**Aufgabe A:** Stimmen die folgenden Aussagen mit dem Text über David Crosby überein? Beantworte jede mit Ja oder Nein und zitiere die entscheidenden Worte des Textes wörtlich. (i) Crosby wurde am 14. August 1941 geboren. (ii) „Fifth Dimension“ war das zweite Album der Byrds. (iii) Der Dokumentarfilm von A. J. Eaton erschien im Jahr 2019.
**Aufgabe B:** Gib aus dem Text über David Crosby den Abschnitt zwischen „Ein bewaffneter Pazifist“ und „zunehmend für Verstimmung.“ einschließlich wortgetreu aus.

**Textabschnitt:**
──────────────────────────────
Ein bewaffneter Pazifist
So offen die Byrds für musikalische Weiterentwicklung waren und bald begannen, psychedelische Gefilde zu erobern – nachzuhören etwa auf ihrem dritten Album, dem 1966 erschienenen "Fifth Dimension" –, so ambivalent erwies sich ihr streitbarer Rhythmusgitarrist David Crosby in der Zusammenarbeit. Der politische Kopf, Vietnamkriegsgegner und bewaffnete Pazifist stimmte in den Chor seiner Bandkollegen zwar mit genreprägendem Harmoniegesang ein. Intern sorgte der einst von diversen Schulen verwiesene Heißläufer, verstärkt durch seine sich Bahn brechende Suchtkarriere mit Spezialgebiet ganz hartes Zeug, aber zunehmend für Verstimmung.
Als "rebel without a cause" überwarf sich der am 14. August 1941 als Sohn des Oscar-prämierten US-Kameramannes Floyd Crosby und einer Verkäuferin geborene Songwriter, Sänger und Gitarrist zeit seiner Karriere mit so vielen Arbeitspartnern, dass er sich am Ende ziemlich allein und isoliert wiederfand. Ein Umstand, den nicht zuletzt A. J. Eatons im Jahr 2019 erschienener Dokumentarfilm "David Crosby: Remember My Name" auf Basis eines Interviews mit dem US-Musiker thematisierte.
──────────────────────────────
**Datensätze:**
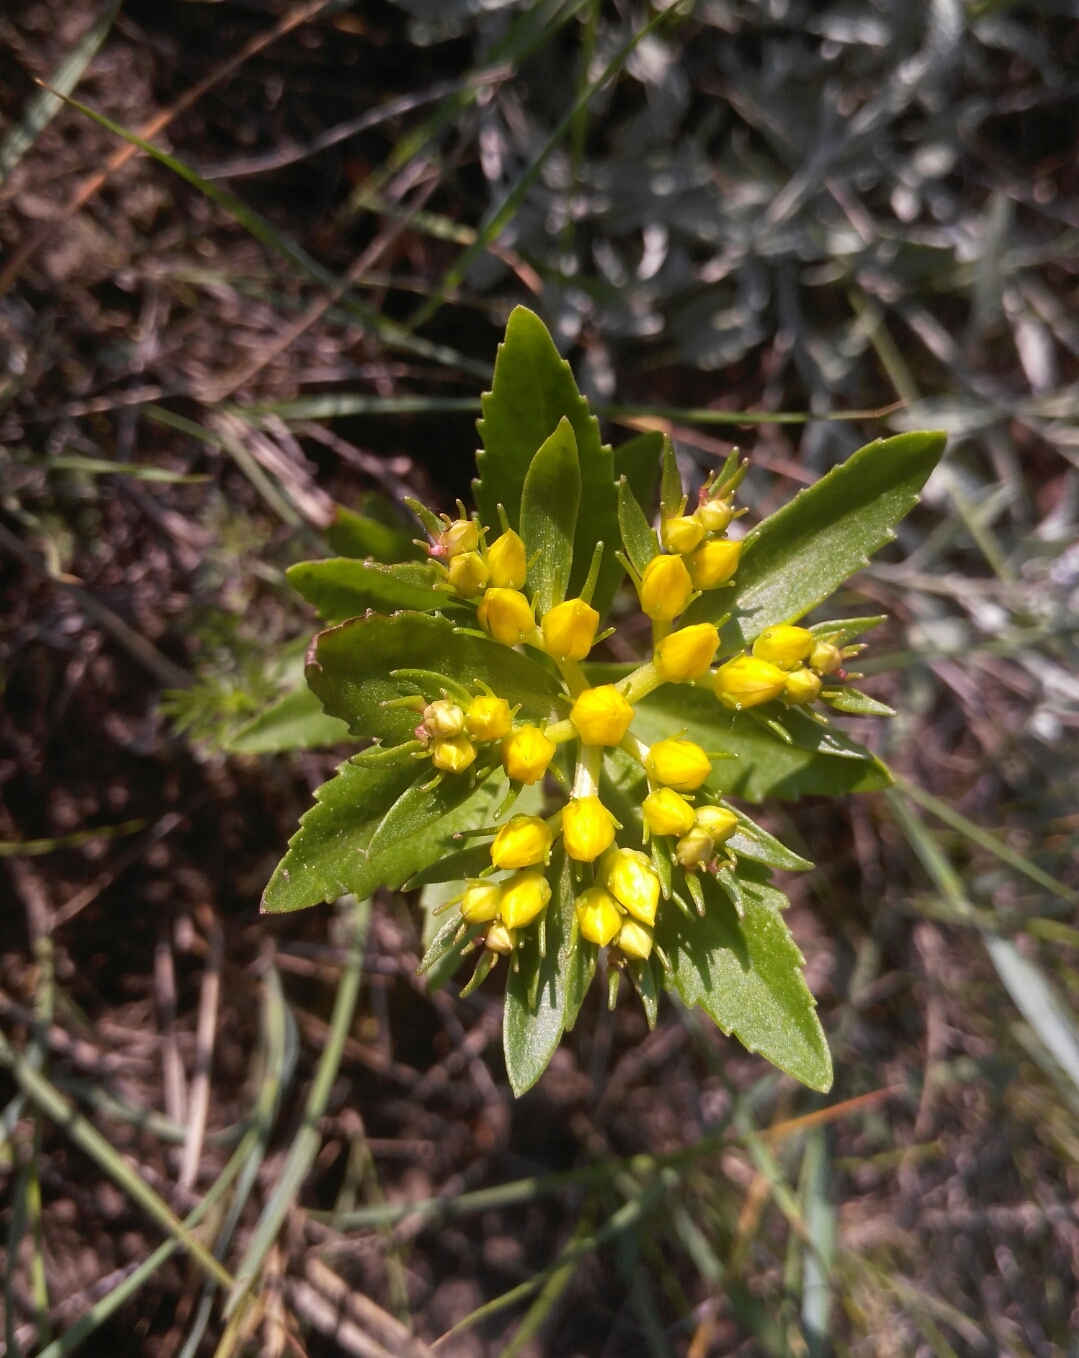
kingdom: Plantae
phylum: Tracheophyta
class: Magnoliopsida
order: Saxifragales
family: Crassulaceae
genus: Phedimus
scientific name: Phedimus aizoon
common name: Orpin aizoon
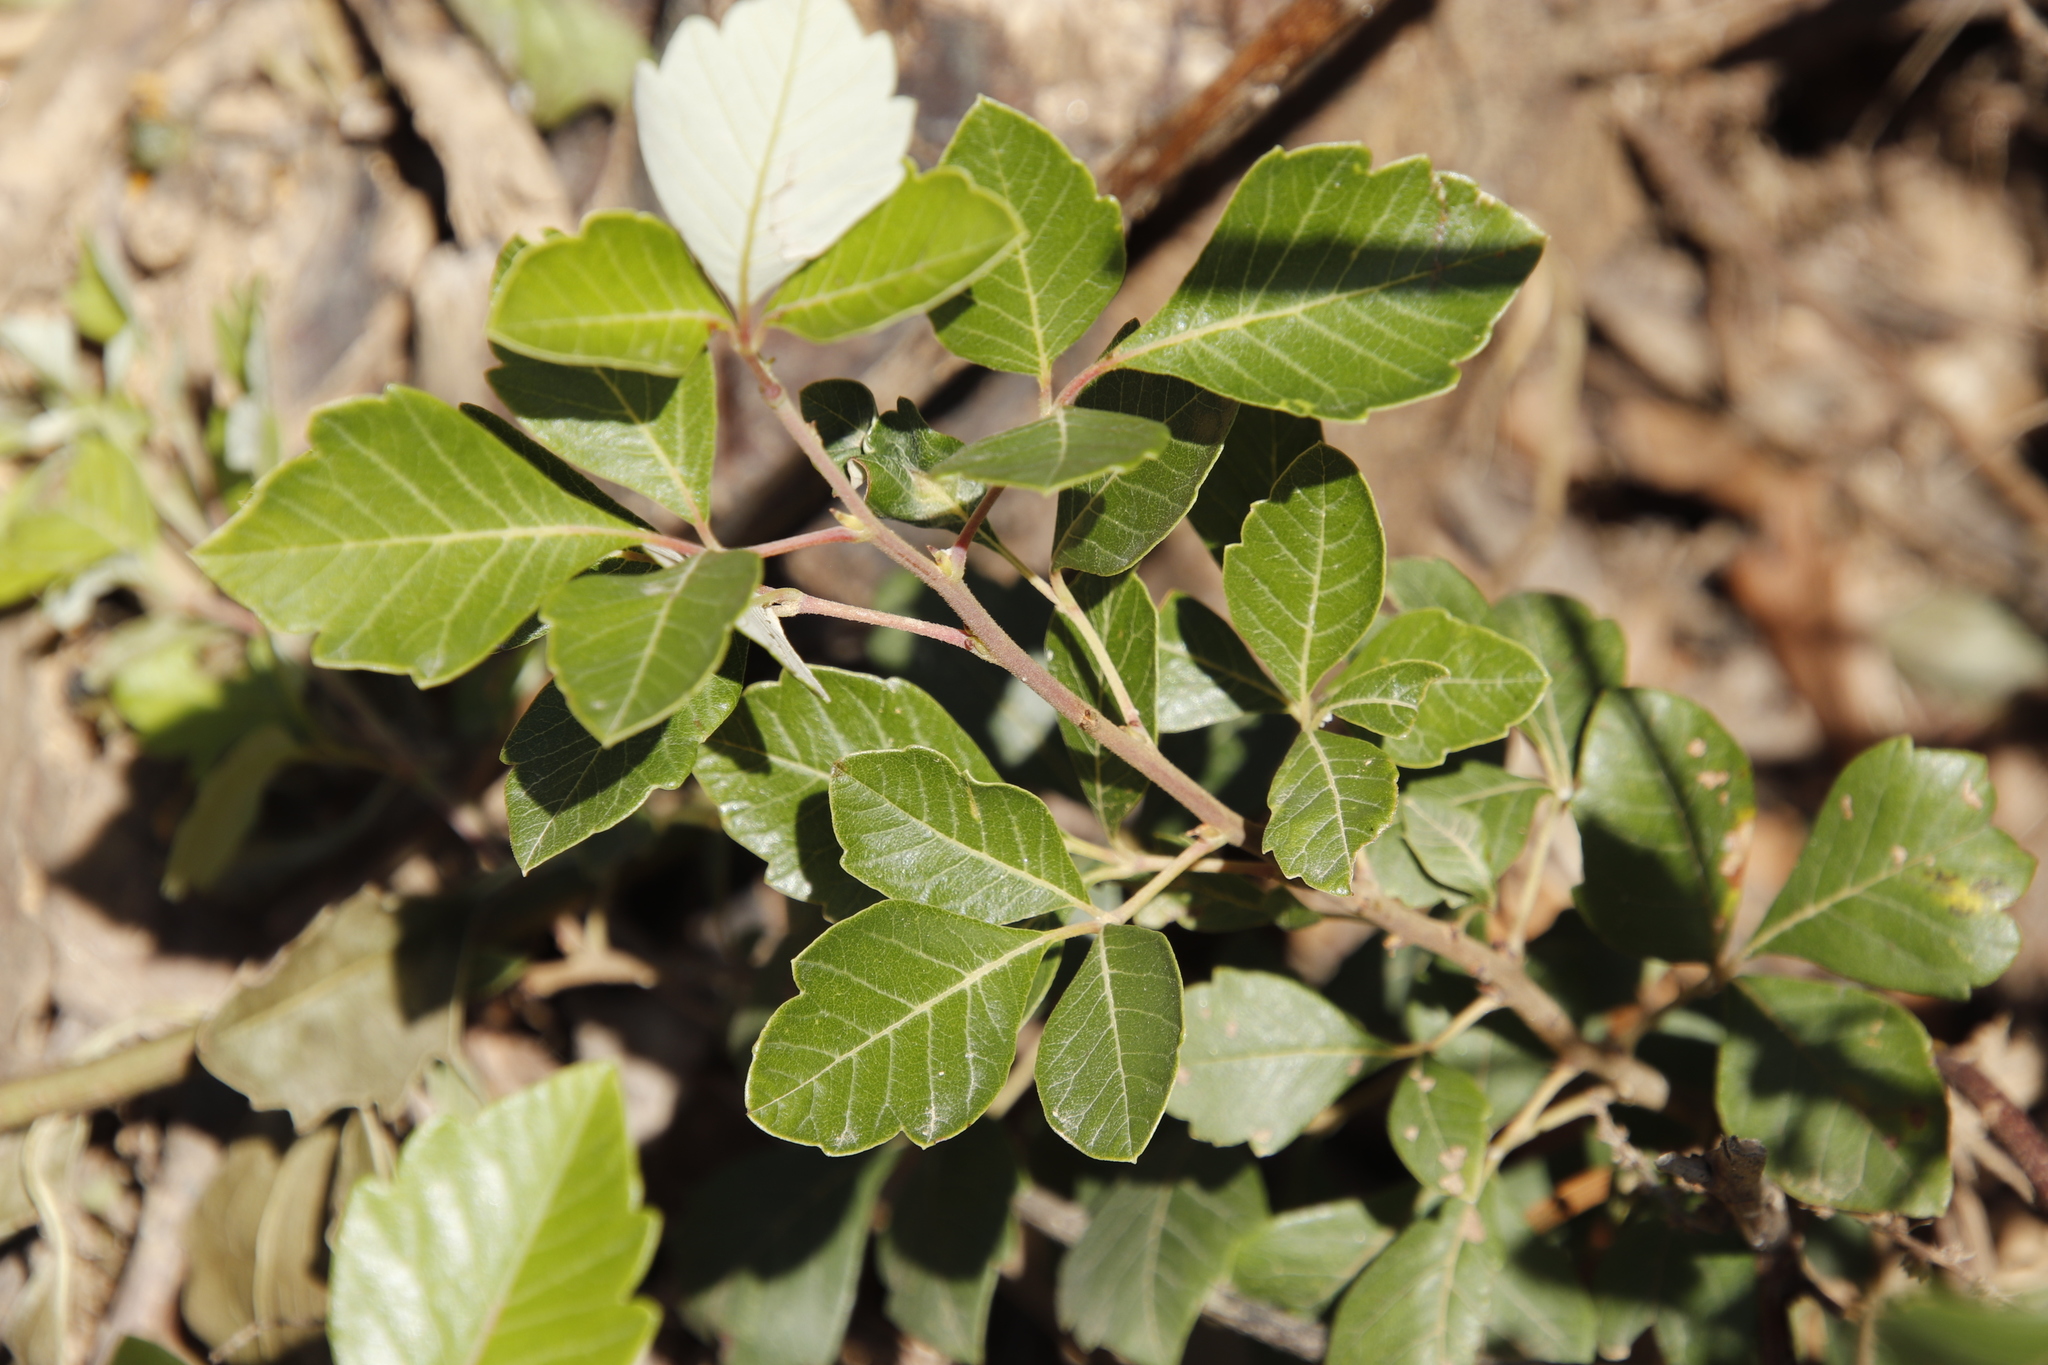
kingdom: Plantae
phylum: Tracheophyta
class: Magnoliopsida
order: Sapindales
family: Anacardiaceae
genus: Searsia
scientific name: Searsia tomentosa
──────────────────────────────
**Fertige Antwort A:**
(i) Ja: „der am 14. August 1941 als Sohn des Oscar-prämierten US-Kameramannes Floyd Crosby und einer Verkäuferin geborene Songwriter“
(ii) Nein: „auf ihrem dritten Album, dem 1966 erschienenen "Fifth Dimension"“
(iii) Ja: „A. J. Eatons im Jahr 2019 erschienener Dokumentarfilm“

**Fertige Antwort B:**
Ein bewaffneter Pazifist
So offen die Byrds für musikalische Weiterentwicklung waren und bald begannen, psychedelische Gefilde zu erobern – nachzuhören etwa auf ihrem dritten Album, dem 1966 erschienenen "Fifth Dimension" –, so ambivalent erwies sich ihr streitbarer Rhythmusgitarrist David Crosby in der Zusammenarbeit. Der politische Kopf, Vietnamkriegsgegner und bewaffnete Pazifist stimmte in den Chor seiner Bandkollegen zwar mit genreprägendem Harmoniegesang ein. Intern sorgte der einst von diversen Schulen verwiesene Heißläufer, verstärkt durch seine sich Bahn brechende Suchtkarriere mit Spezialgebiet ganz hartes Zeug, aber zunehmend für Verstimmung.